2) get 4% sodium laurylsulfonate, 12% glycerine, 50mM Tris-HCl, 2% thin base ethanol and 0.05% tetrabromophenol sulfonphthalein, mix, its pH value is adjusted to 6.8 with hydrochloric acid, form sample buffer, for subsequent use;
3) get the sample buffer of 6ul and the expression product opd OP of 2ul or its mutant, mix
4) in the point sample hole of gel, add respectively sample solution and the 5 μ 1 molecular weight of albumen standard substance of 5 μ 1, open electric arteries and veins instrument switch, in the time that being 100 volts, electrophoresis apparatus voltage starts electrophoresis, electrophoresis was closed electrophoresis apparatus after 3 hours, afterwards by Coomassie brilliant blue dye liquor dyeing 30 minutes, destainer decolouring, in gel imaging system, confirm to contain expression product degradation of pesticide enzyme mutant in sample solution, its detection molecules amount is consistent with theoretical value, is 32kDa.

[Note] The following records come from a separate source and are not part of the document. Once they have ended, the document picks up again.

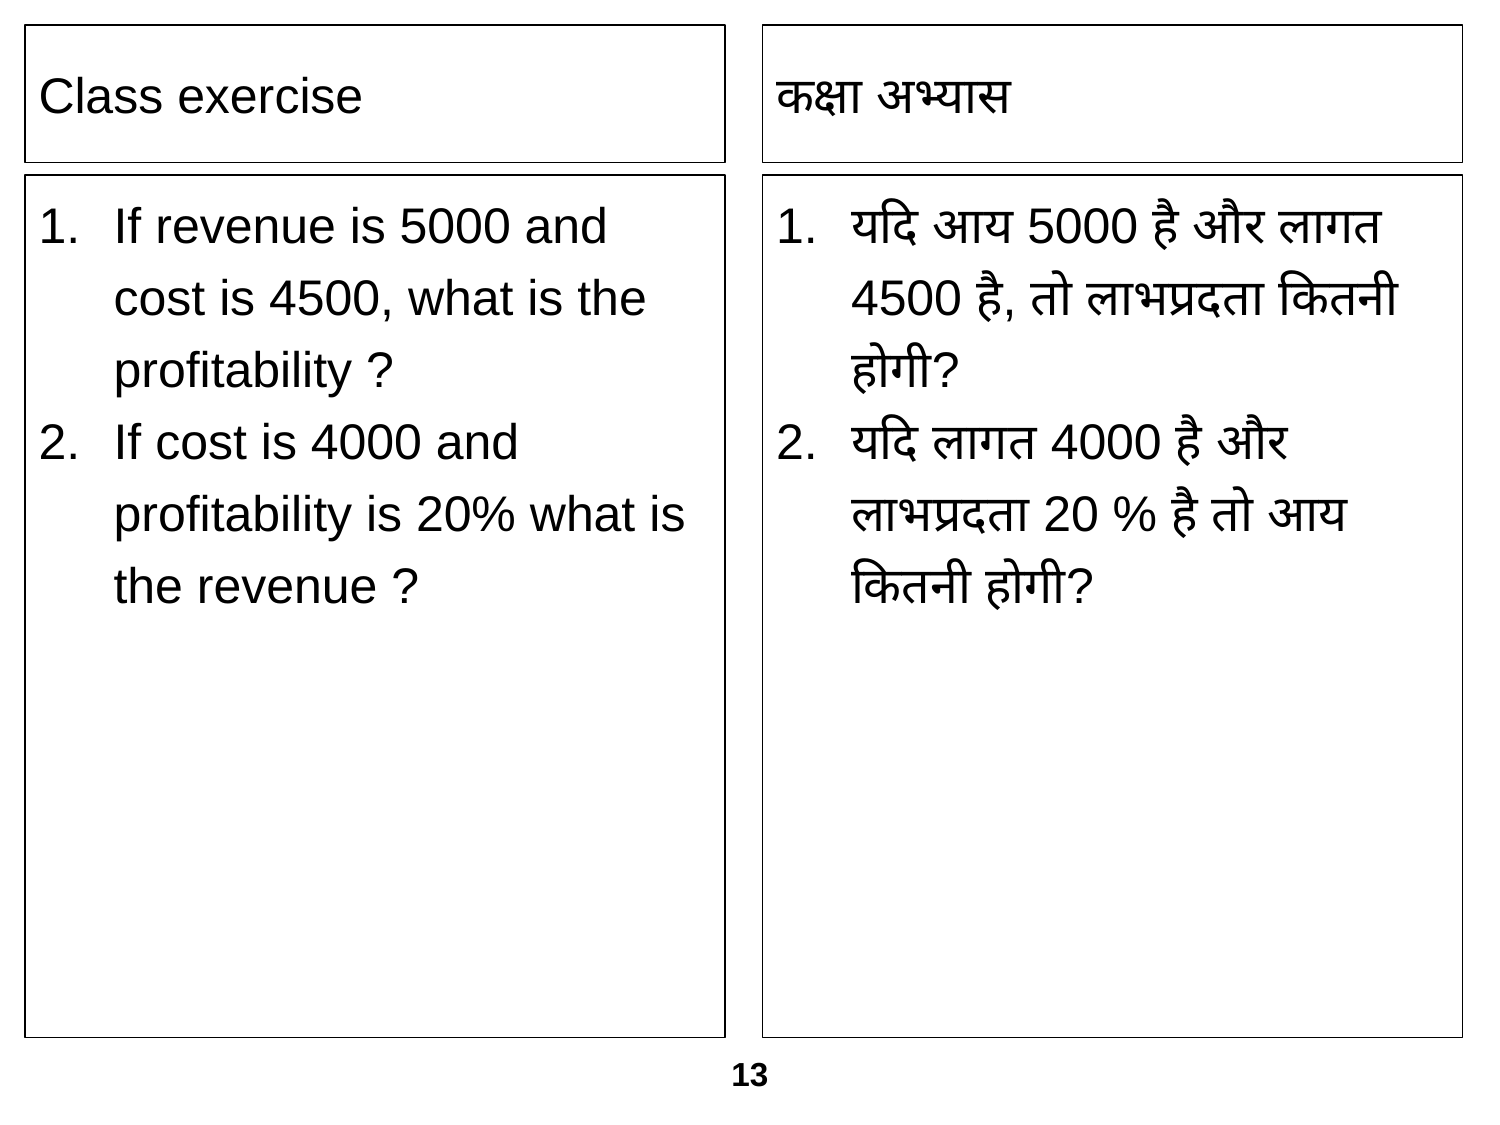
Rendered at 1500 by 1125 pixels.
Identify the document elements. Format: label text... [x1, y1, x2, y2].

text_box यदि आय 5000 है और लागत 4500 है, तो लाभप्रदता कितनी होगी? यदि लागत 4000 है और लाभप्रदता 20 % है तो आय कितनी होगी? [762, 174, 1463, 1038]
text_box Class exercise [24, 24, 725, 163]
slide_number 13 [512, 1042, 988, 1103]
text_box कक्षा अभ्यास [762, 24, 1463, 163]
text_box If revenue is 5000 and cost is 4500, what is the profitability ? If cost is 4000 and profitability is 20% what is the revenue ? [24, 174, 725, 1038]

13. opd mutant L116M are active to be detected
(1) use parathion-methyl to make substrate test restructuring degrading enzymatic activity.
1) with methyl alcohol preparation 2ml parathion-methyl (10mg/ml)
2) preparation 10ml parathion-methyl DeR liquid: 7.5ml deionized water+0.5ml1MTris-HCl (pH8.0) damping fluid+1ml methyl alcohol+0.1M ZnCl
2(10ul)+10mg/ml parathion-methyl (50ul).
3) experimental procedure
Get each restructuring organic phosphorus degrading enzyme and mutant 10ul, join 990ul deionized water, be mixed with 10
-2enzyme liquid; Get again 100ul 10
-2enzyme liquid joins 900ul deionized water, is mixed with 10
-3enzyme liquid.Add 900ul parathion-methyl DeR liquid and 10 at 1.5ml centrifuge tube
-3enzyme liquid (100ul), adds after mixing and transfers in spectrophotometer under 412nm wavelength, measures optical density(OD).Add 900ul parathion-methyl DeR liquid and 100ul deionized water in contrast with 1.5ml centrifuge tube.Result shows: compared with wild-type organic phosphorus degrading enzyme OP, the enzyme specific activity of mutant L116M improves 13.2% (p<0.05).
(2) use liquid phase identification of spectrogram method, to triazophos, paraoxon, poison barnyard grass with poison and test, enzyme specific activity and the wild-type opd of result surface discontinuity body L116M more all exceed >10% (p<0.05).